PRAGUE, Czech Republic — In 2002, record-setting floods turned the Vltava River — which cuts through the center of the Czech capital — into a rampaging watercourse. It nearly destroyed the blackened stone bridge that is the country's most recognizable landmark.
But shoring up the 650-year-old span is provoking a storm of protest from preservationists who charge that shoddy workmanship is making the statue-laden bridge more susceptible to damage or collapse.
Petr Sefl, a member of the Association for the Protection and Development of the Cultural Heritage of the Czech Republic, is among the critics.
“The Charles Bridge is the most important historical heritage monument in the Czech country and must be cared for for future generations with maximal respect of the authenticity,” Sefl said. “There are two problems. One is aesthetic and one is technical.”
The bridge's sandstone construction makes erosion a constant threat. But many here, including officials at the Czech Ministry of Culture, say too many old stones have been replaced and a failure to adhere to the original joints is altering the World Heritage site's appearance and potentially weakening it structurally.
Jan Knezinek, director of the Heritage Fund Department for the city of Prague, which is responsible for maintenance of the city's treasure trove of historic sites, says a botched renovation carried out during the 1970s by the country's Communist overseers is compounding the problem.
"The second [current] part of the renovation had provoked controversy because the public could see visible changes," he said. "The third phase consists of evaluating the more than 50,000 stones that comprise the bridge, which will take 15 to 20 years."
It's a mere blip in the life span of the nearly 1,700-foot-long Gothic structure. Construction on the Charles Bridge began in 1357 and was completed more than 40 years later, early in the 15th century. The work began under the auspices of King Charles IV, though he did not live to see its completion, dying in 1378.
For centuries it was simply called the Stone Bridge, taking on the moniker Charles 140 years ago.
Its sweeping arches were an engineering marvel at the time. Using some 50,000 Bohemian sandstones, the bridge joined Prague’s Starometska (Old Town) with Malostrana (Small Town).
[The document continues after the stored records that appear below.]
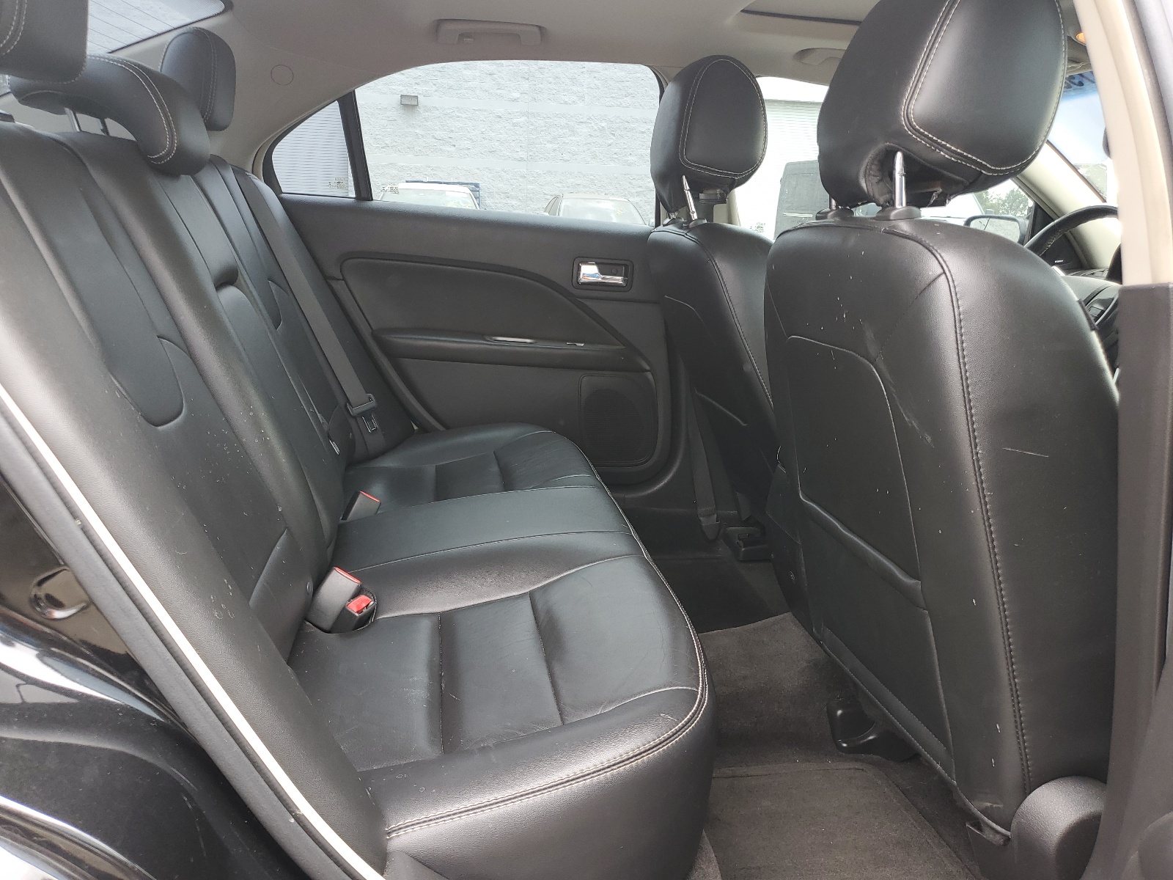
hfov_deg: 67.3
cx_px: 586
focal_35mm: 26
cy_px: 440
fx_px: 881
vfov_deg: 53.1
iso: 50
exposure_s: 1/125
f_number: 1.5
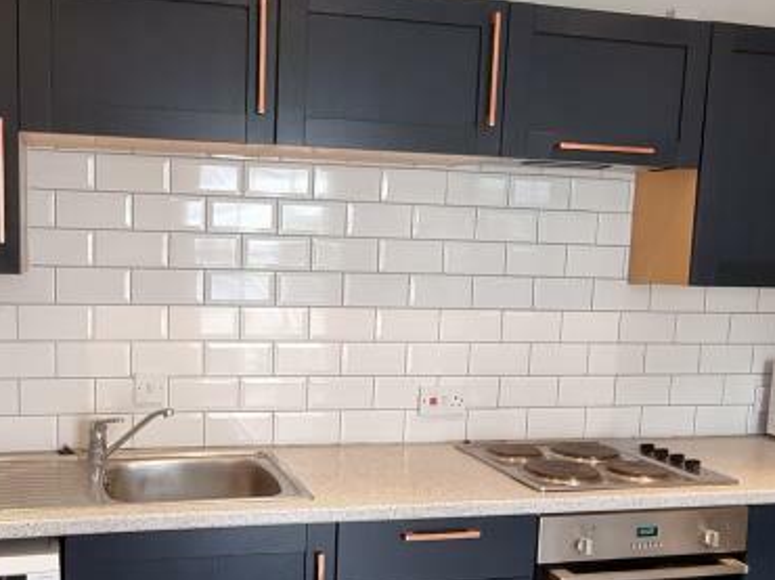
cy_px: 356
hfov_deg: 50.7
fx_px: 805
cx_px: 279
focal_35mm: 36
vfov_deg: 39.4
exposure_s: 1/50
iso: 250
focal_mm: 2.2
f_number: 2.2
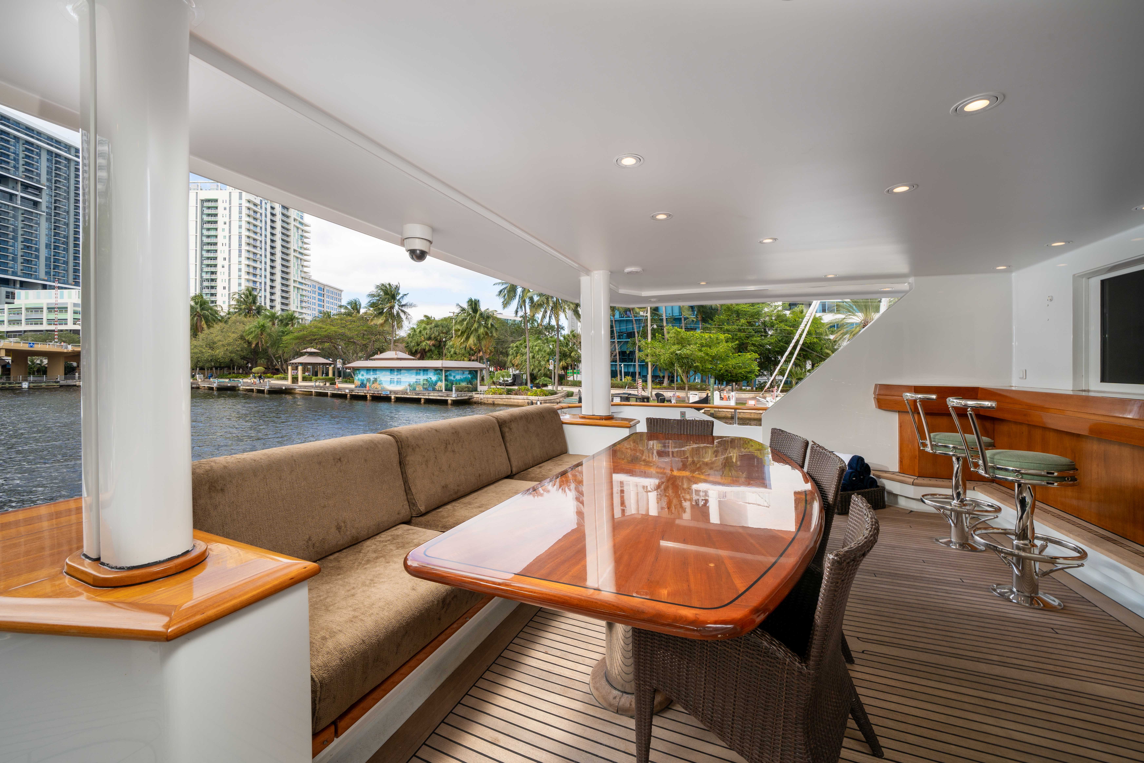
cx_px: 572
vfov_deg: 90.0
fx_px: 381
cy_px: 382
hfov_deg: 112.6
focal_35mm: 12
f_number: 10
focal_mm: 12
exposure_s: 1/60
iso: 100
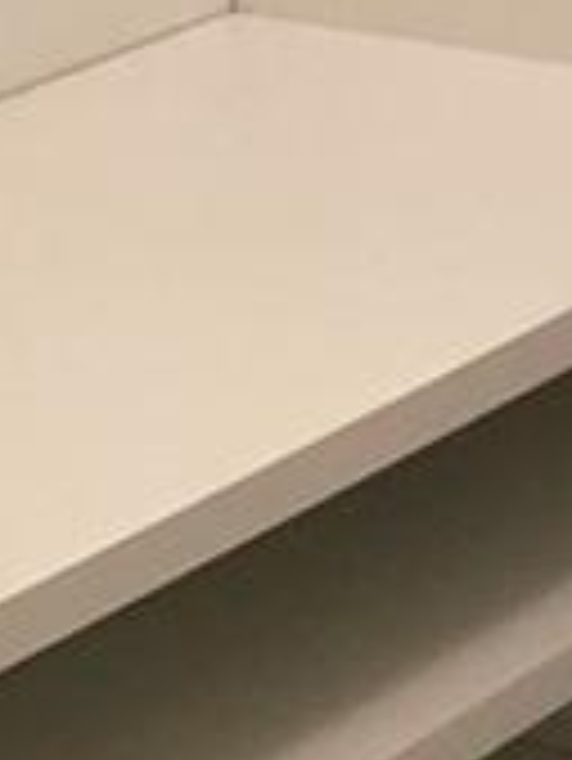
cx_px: 1342
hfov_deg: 6.9
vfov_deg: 9.5
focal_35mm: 206
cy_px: -130
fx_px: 4533
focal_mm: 4.15
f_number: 2.2
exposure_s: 1/15
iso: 32
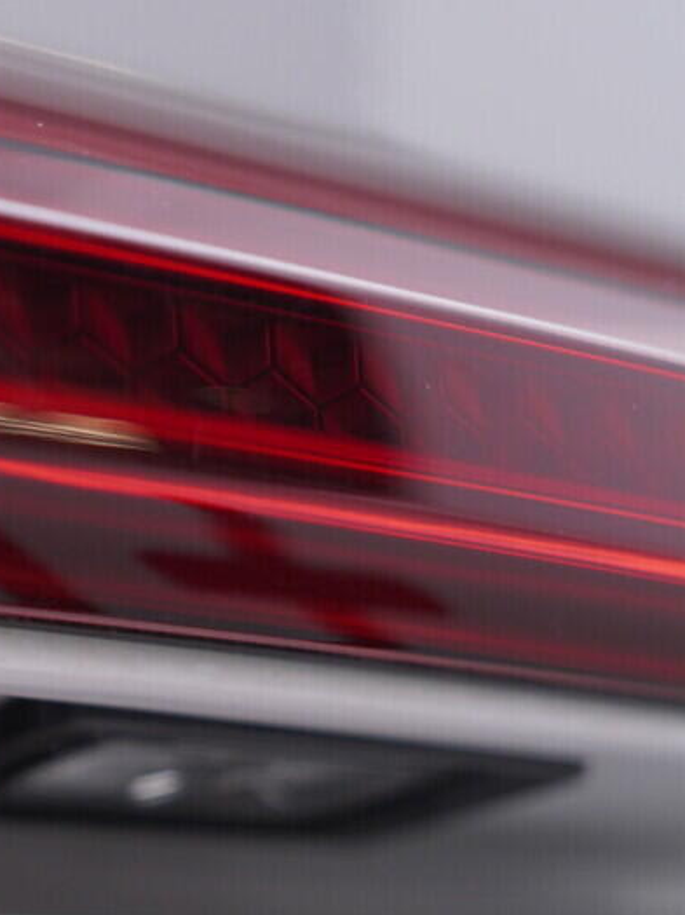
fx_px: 2510
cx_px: -525
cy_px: 765
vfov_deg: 20.4
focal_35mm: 95
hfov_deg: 13.9
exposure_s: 1/40
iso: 160
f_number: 2.8
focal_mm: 24
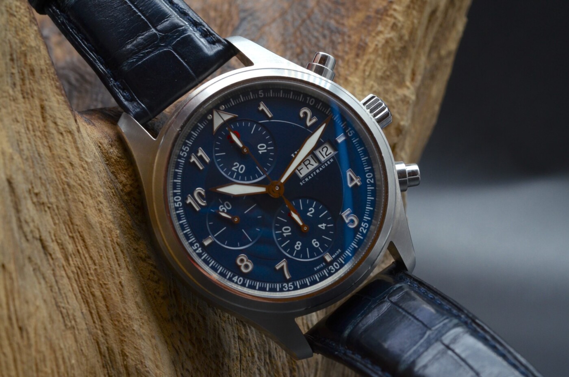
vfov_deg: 15.1
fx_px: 1420
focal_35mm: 90
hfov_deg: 22.7
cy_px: 188
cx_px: 284
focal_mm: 60
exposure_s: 1/40
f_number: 10
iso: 500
The 30 or so Baroque statues which adorn the balustrade of the bridge did not come along until the turn of the 17th century.
Over the course of its 600-year history, the bridge has borne witness to at least one epic military battle, public executions and a series of devastating floods.
In more recent years, it has made numerous cameo appearances in pop culture, including movies, novels and music videos:
Today the bridge hums with the presence of painters, photographers, musicians and tourists.
Sefl and others said that renovations should maintain the bridge's historical integrity. As he walks over the bridge he points to cracks in the fresh masonry and dollops of concrete where there should be repaired stonework as proof of the shoddy — cost-saving — workmanship
A regional commission agreed, fining the city of Prague, which is responsible for maintaining the bridge and contracting out the renovation work, the equivalent of $200,000.
“The bridge needs to be elastic because there is tension,” Sefl said. “Winter, water, cold and ice — in a few years the Charles Bridge could be destroyed by a catastrophe.”
Indeed, it appears that the only thing the critics do not agree on is who to blame.
The city and the state historical institute both have come under fire for failed oversight, while the contractor is faulted by turn for its failure to properly finish the work.
Pavel Kamenik, a spokesman for SMP, the contractor, said his company was not to blame for perceived shortcomings in the $10-million renovation.
“We had instructions confirmed by the historical preservationist’s office,” he wrote in an email.
“Civil engineers, architects, historical preservationists and other experts were cooperating on the project from the very beginning.”
Kamenik (a name that is, ironically, Czech for “stonemason”) said SMP followed instructions given to them “by the team of experts," that included representatives from Faculty of Science, historical preservationists and representatives from the city of Prague.
“We discovered that it was very well insulated and that there was no water getting in,” said Knezinek, the head of the city's preservation department. “So we are very satisfied with the first part of the work they did and that is all I have to say to it."
After a brief pause, he added: "We're not so far very satisfied with the masonry work and exchanging [replacing] the stone blocks.”